Washington Post – Anne Midgette

“Other artists have been able ambassadors of D.C. jazz over the years, but the unique televisual atmosphere of 2011 – with its endless network sing-offs – allows Afro Blue to capture an especially large number of hearts and minds. “

Washington City Paper – Michael J. West

Afro Blue named “ 2011 Artist of the Year.  “Between their crowd-pleasing Kennedy Center appearances, their triumphant work with Bobby McFerrin at the D.C. Jazz Festival and their elimination-cum-valedticion on NBC’s The Sing-Off, Afro Blue ran away with this title.  The Howard University a cappella ensemble gave literal voice to jazz, Howard, and Washington on a national level. and did so beautifully.

Washington City Paper – Michael West

Re: The Sing-Off Finale – “as if to prove that getting booted last week was the best thing that ever happened to them, Afro Blue returned to the stage to perform “You’ve Really Got a Hold on Me” with the song’s author, Smokey robinson himself, on lead vocals.  I mean, really, who needs to win a silly competition when Smokey Robinson elects to sing with you on live national television?”

Rolling Stone – Elaine Chase

“…Afro Blue, Sing-Off season 3 champions in a nearby alternate universe.

“I do love that they got their own feature with a guest artsit, because I’m pretty sure they made the top 3 on an Earth-Two where the judges don’t have to cave in to the producers’ fear of a second jazz-R&B group being forced on Sony.  That’s right, I went there.

The Contemporary A Cappella Society (CASA)  – Warren Bloom

“The show’s (The Sing-Off) producers need to recruit or seek talent that can now challenge the level set by Afro Blue.”

“Afro Blue is, in this writer’s opinion, the most gifted and musically imposing group to grace the Sing Off stage to date since the show’s inception.  Across three seasons … their musicianship was second to nione.

When Steel Talks – Pentatonic wins NBC’s  Sing Off – Blog

“the choir (Afro Blue) deserved all the applause it received for navigating intricately devised vocal arrangements and contrapuntal passages and for full charging the evening’s most inspirational song, “Messages.”

Washington Post – Mike Joyce

“Early on, he [Bobby McFerrin] was so moved by Afro Blue’s rich and stirring harmonies that the sounds stopped him in his tracks – literally.  The next thing you inew, he was channeling a street-corner serenader form the doo-wop era, lavishing praise on the choir in a Frankie Lymon-like croon.”

“…if Afro Blue’s billing was second, it was surely a very close second.

“This evening was as close to perfection as any I’ve ever seen on stage, in any medium.”

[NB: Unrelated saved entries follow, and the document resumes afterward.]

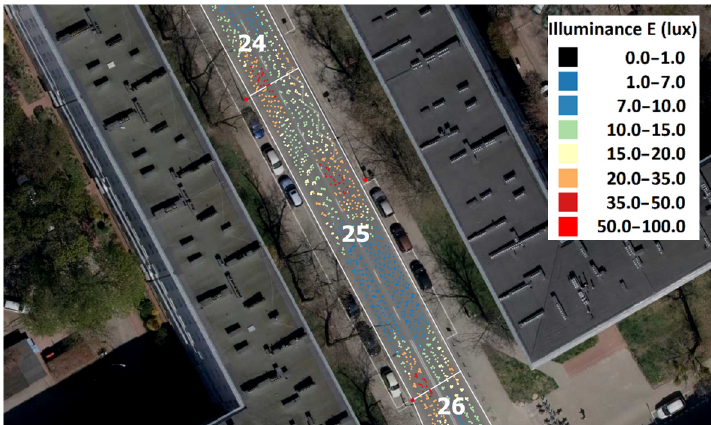
Figure A10. Example of five illuminance measurements in field No. 25.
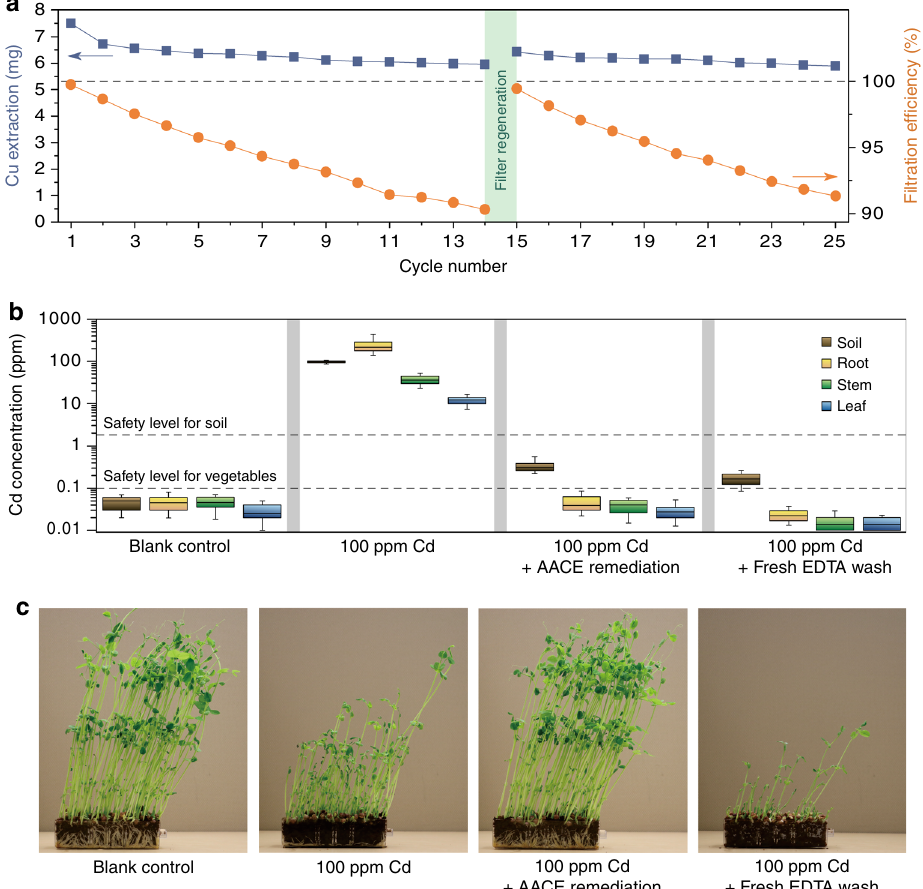
Fig. 4 Long-term performance and plant assay. a Extraction ability of the recycled EDTA solution and the AACE fi ltration ef fi ciency as functions of treatment cycles. Total 25 contaminated soil samples (10,000 ppm Cu) were prepared. In each cycle, the same EDTA solution was used to wash a contaminated soil sample followed by the AACE fi ltration, and the extraction ability of the EDTA solution was examined by the mass of Cu extracted from the soil. The AACE fi lter was regenerated by acid elution after the 14th cycle. b , c Plant assay using pea (Pisum sativum) sprouts. After the AACE remediation, the Cd level in the planted pea sprouts met the International Food Standards. Using fresh EDTA to wash the contaminated soil caused stunted growth of the pea sprouts. Boxplots represent median, 25th and 75th percentile. Whiskers indicate the maximum and minimum ( n =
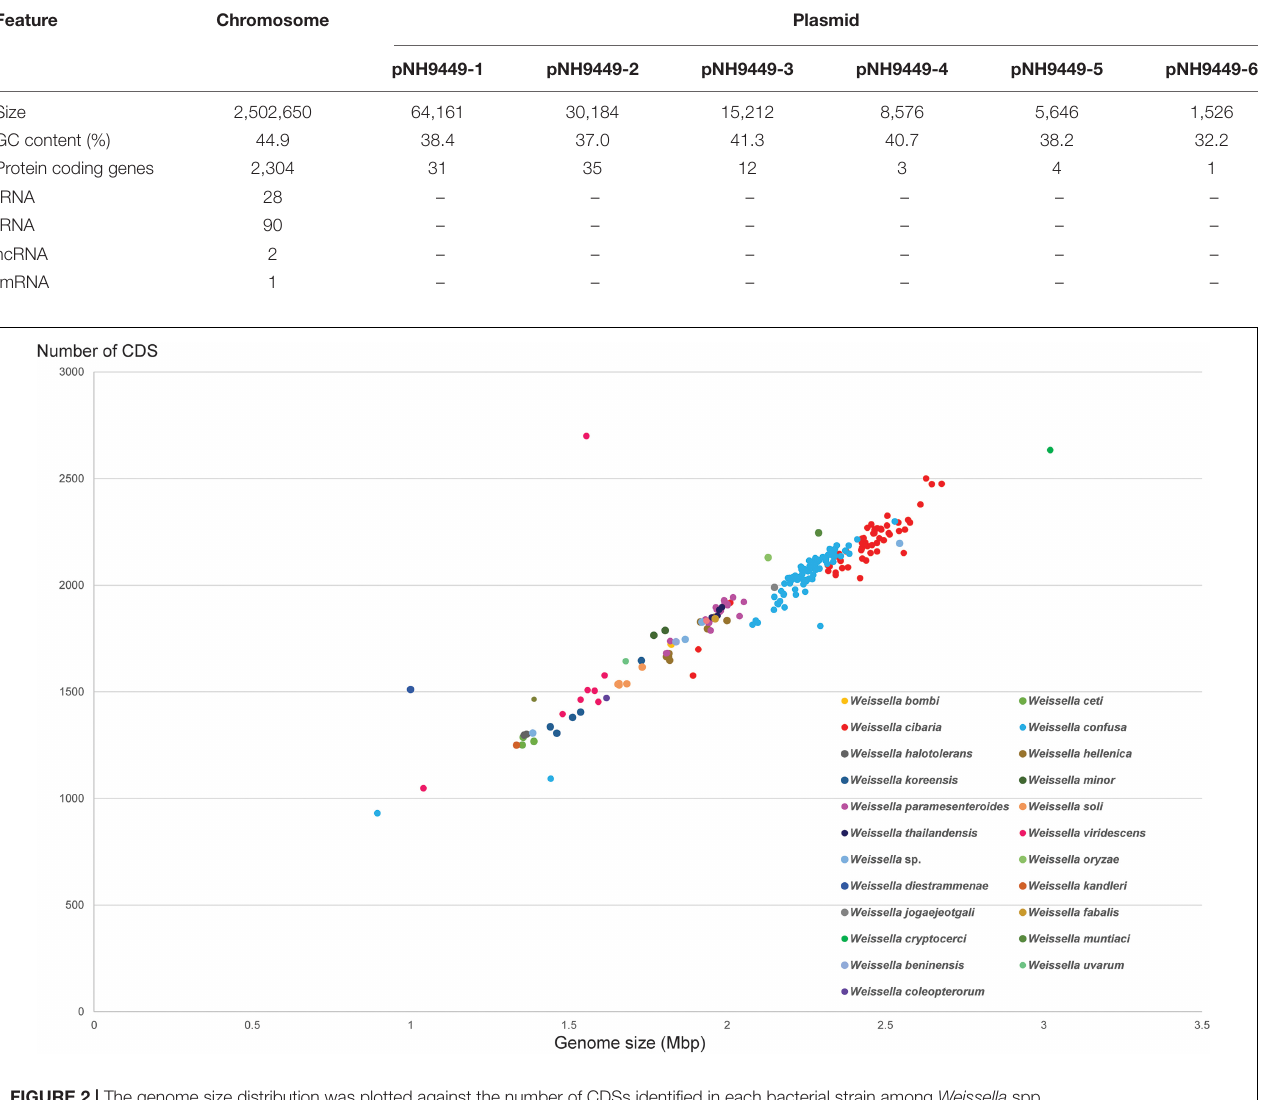
FIGURE 2 | The genome size distribution was plotted against the number of CDSs identified in each bacterial strain among Weissella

Washington City Paper – Mike West

Afro Blue’s impeccable jazz sensibility brought refreshing new life to Corinne Bailey’s Rae’s worn-out hit “Put Your Records ON.”

Rolling Stone 

This performance of “Put Your Records On was “absolutely stellar.”  The arrangement was stunning inventive and vibrant.  Afro Blue has a terrace blend, a warm, unique vibe and I just love them.

Harmony Avenue – Brandon R.

Afro Blue did an impressive job, reharmonizing with dense but effortless jazz chords.  [They present a] less conventional approach to a cappella.”

Washington City Paper – Mike West

[Afro Blue’s arrangement is] inventive, accomplished, beautifully executed and judged by people who adore music and adore it when music is done well.  My hat is off to you Afro Blue’ this is great.”

NPR – Linda Holmes

Afro Blue sounded damn-near perfect, their arrangement had three movements in less than two minutes, and they exhibited some fancy footwork in the first Soul Train line I’ve seen on prime time in a long time.

Soul Bounce

The judges said Afro Blue’s performance was gorgeous; they looked like they were having fun and made singing look effortless.”